Not that I’d any option, because when he disappeared inside he closed the gate behind him and I heard the clunk of a bar thudding into place. I stepped back and looked around.

Military base was right: the wall must’ve been ten feet high, with broken pottery sherds spiking the top. It stretched all the way back to a junction with the Blues wall a hundred yards down the road, and it was smooth-faced with concrete: no foot- or handholds. You might’ve got over with grappling-hooks and a rope, sure, but that’d be what it took, nothing less. And I’d bet sides and rear were the same.

The gate opened and Cement-Features came back out, looking almost friendly. ‘Okay,’ he said. ‘The boss says he’ll see you. You follow me close, right?’

‘Right.’ I went through the hallowed portal and he shut it behind me, pulling the heavy bar down into its sockets. ‘Uh…what’s the boss’s name, by the way?’

That got me another stare; not a hostile one this time, just an unbelieving one like young Lucius’s when I’d asked who Pegasus was. Fair enough; every racegoer out of leading-strings, whichever team he supports, knows the names of the four faction masters. ‘Cammius,’ he said. ‘Lucius Cammius.’

I was looking round me with interest because this was the first time I’d been inside a faction stable. It was a complete world in itself. Over to the right, beyond a fenced exercise yard, were the stables proper: long and low like a series of army barrack blocks with tiled roofs and half-doors every two or three yards. Some of the doors had an equine head sticking out above the bottom flap, but most had piles of dirty straw outside and what looked like a small army of guys beavering away with pitchforks loading the stuff onto carts. There was a hell of a lot of it. Disposal must’ve presented quite a logistical problem, and I was just lucky the breeze was blowing in the right direction.

‘How many horse have you got here, friend?’ I asked.

I was only making conversation, but obviously that information came into the classified category. Cement-Features gave me a suspicious look and no answer.

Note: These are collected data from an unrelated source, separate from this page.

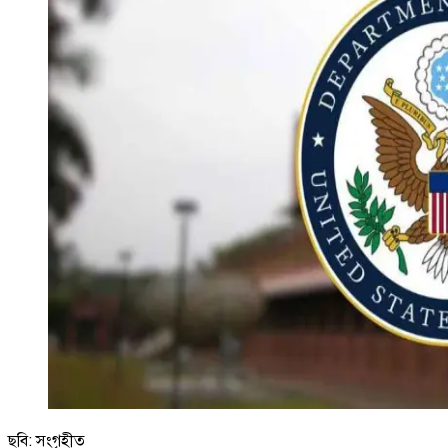
ছবি: সংগৃহীত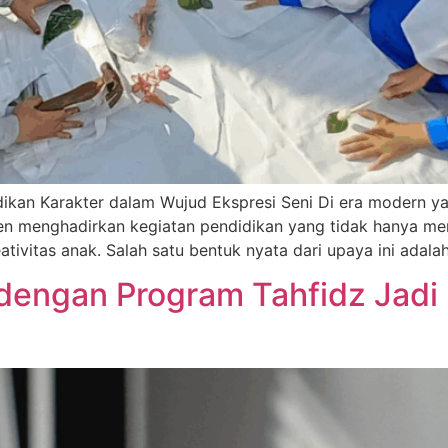
dikan Karakter dalam Wujud Ekspresi Seni Di era modern y
men menghadirkan kegiatan pendidikan yang tidak hanya me
tivitas anak. Salah satu bentuk nyata dari upaya ini adalah
dengan Program Tahfidz Jadi 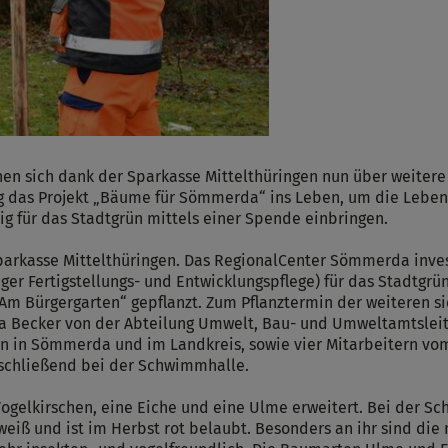
sich dank der Sparkasse Mittelthüringen nun über weitere 
g das Projekt „Bäume für Sömmerda“ ins Leben, um die Lebens
g für das Stadtgrün mittels einer Spende einbringen.
Sparkasse Mittelthüringen. Das RegionalCenter Sömmerda inve
iger Fertigstellungs- und Entwicklungspflege) für das Stadtgr
 Bürgergarten“ gepflanzt. Zum Pflanztermin der weiteren si
a Becker von der Abteilung Umwelt, Bau- und Umweltamtsleite
len in Sömmerda und im Landkreis, sowie vier Mitarbeitern vo
anschließend bei der Schwimmhalle.
Vogelkirschen, eine Eiche und eine Ulme erweitert. Bei der 
eiß und ist im Herbst rot belaubt. Besonders an ihr sind die ni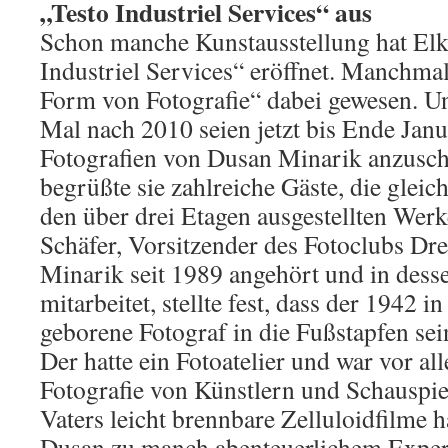
„Testo Industriel Services“ aus
Schon manche Kunstausstellung hat Elk
Industriel Services“ eröffnet. Manchmal
Form von Fotografie“ dabei gewesen. U
Mal nach 2010 seien jetzt bis Ende Jan
Fotografien von Dusan Minarik anzusch
begrüßte sie zahlreiche Gäste, die gleic
den über drei Etagen ausgestellten Wer
Schäfer, Vorsitzender des Fotoclubs Dr
Minarik seit 1989 angehört und in dess
mitarbeitet, stellte fest, dass der 1942 
geborene Fotograf in die Fußstapfen sein
Der hatte ein Fotoatelier und war vor all
Fotografie von Künstlern und Schauspiel
Vaters leicht brennbare Zelluloidfilme 
Dusan zu manch abenteuerlichem Exper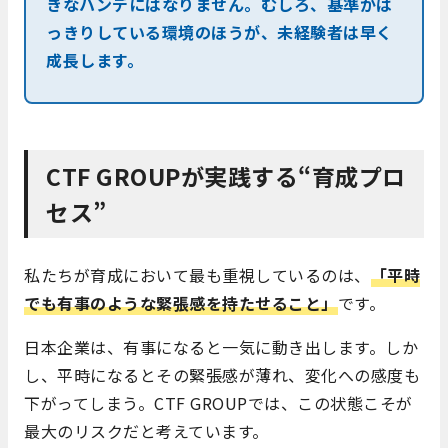
きなハンデにはなりません。むしろ、基準がは
っきりしている環境のほうが、未経験者は早く
成長します。
CTF GROUPが実践する“育成プロ
セス”
私たちが育成において最も重視しているのは、
「平時
でも有事のような緊張感を持たせること」
です。
日本企業は、有事になると一気に動き出します。しか
し、平時になるとその緊張感が薄れ、変化への感度も
下がってしまう。CTF GROUPでは、この状態こそが
最大のリスクだと考えています。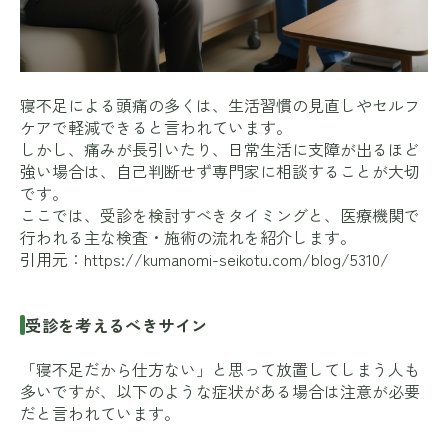
寝不足による頭痛の多くは、生活習慣の見直しやセルフ
ケアで軽減できると言われています。
しかし、痛みが長引いたり、日常生活に支障が出るほど
強い場合は、自己判断せず専門家に相談することが大切
です。
ここでは、受診を検討すべきタイミングと、医療機関で
行われる主な検査・施術の流れを紹介します。
引用元：
https://kumanomi-seikotu.com/blog/5310/
受診を考えるべきサイン
「寝不足だから仕方ない」と思って放置してしまう人も
多いですが、以下のような症状がある場合は注意が必要
だと言われています。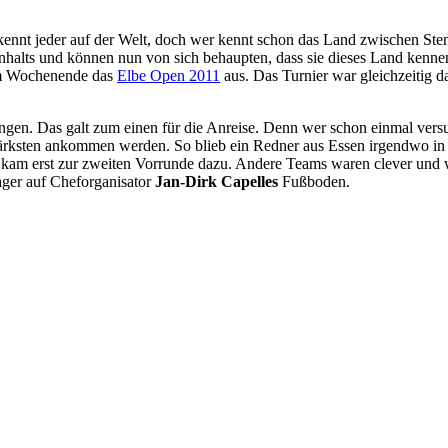
nt jeder auf der Welt, doch wer kennt schon das Land zwischen Sten
nhalts und können nun von sich behaupten, dass sie dieses Land kenn
sem Wochenende das
Elbe Open 2011
aus. Das Turnier war gleichzeitig da
ngungen. Das galt zum einen für die Anreise. Denn wer schon einmal ve
Stärksten ankommen werden. So blieb ein Redner aus Essen irgendwo in
r kam erst zur zweiten Vorrunde dazu. Andere Teams waren clever und 
ager auf Cheforganisator
Jan-Dirk Capelles
Fußboden.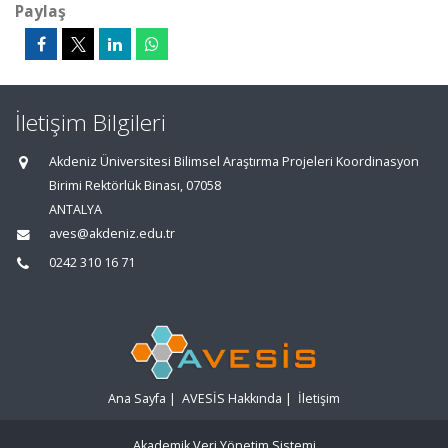
Paylaş
İletişim Bilgileri
Akdeniz Üniversitesi Bilimsel Araştırma Projeleri Koordinasyon
Birimi Rektörlük Binası, 07058
ANTALYA
aves@akdeniz.edu.tr
0242 310 16 71
Ana Sayfa
|
AVESİS Hakkında
|
İletişim
Akademik Veri Yönetim Sistemi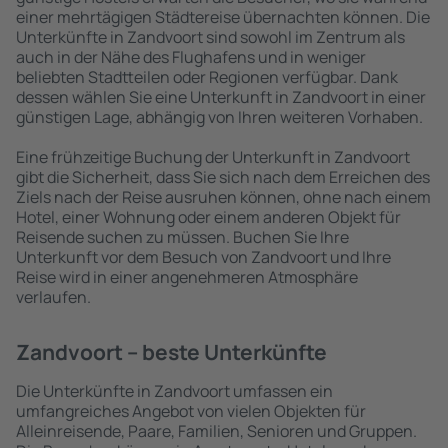
einer mehrtägigen Städtereise übernachten können. Die
Unterkünfte in Zandvoort sind sowohl im Zentrum als
auch in der Nähe des Flughafens und in weniger
beliebten Stadtteilen oder Regionen verfügbar. Dank
dessen wählen Sie eine Unterkunft in Zandvoort in einer
günstigen Lage, abhängig von Ihren weiteren Vorhaben.
Eine frühzeitige Buchung der Unterkunft in Zandvoort
gibt die Sicherheit, dass Sie sich nach dem Erreichen des
Ziels nach der Reise ausruhen können, ohne nach einem
Hotel, einer Wohnung oder einem anderen Objekt für
Reisende suchen zu müssen. Buchen Sie Ihre
Unterkunft vor dem Besuch von Zandvoort und Ihre
Reise wird in einer angenehmeren Atmosphäre
verlaufen.
Zandvoort – beste Unterkünfte
Die Unterkünfte in Zandvoort umfassen ein
umfangreiches Angebot von vielen Objekten für
Alleinreisende, Paare, Familien, Senioren und Gruppen.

We went through what turned out to be the workshop area: smithies, tackle shops and so on, all busy, all well-manned; like I say, the factions operate as self-contained units, like an army camp. I breathed in. The whole place smelled of horses and leather, and it buzzed; there isn’t a better word, because the feeling was like being inside a giant beehive, with the qualification that there were no drones around, just workers. Single-minded workers at that. The fans aren’t the only obsessives. The racing world’s all about obsession, and when you’re inside it the rest of the city might just as well not exist.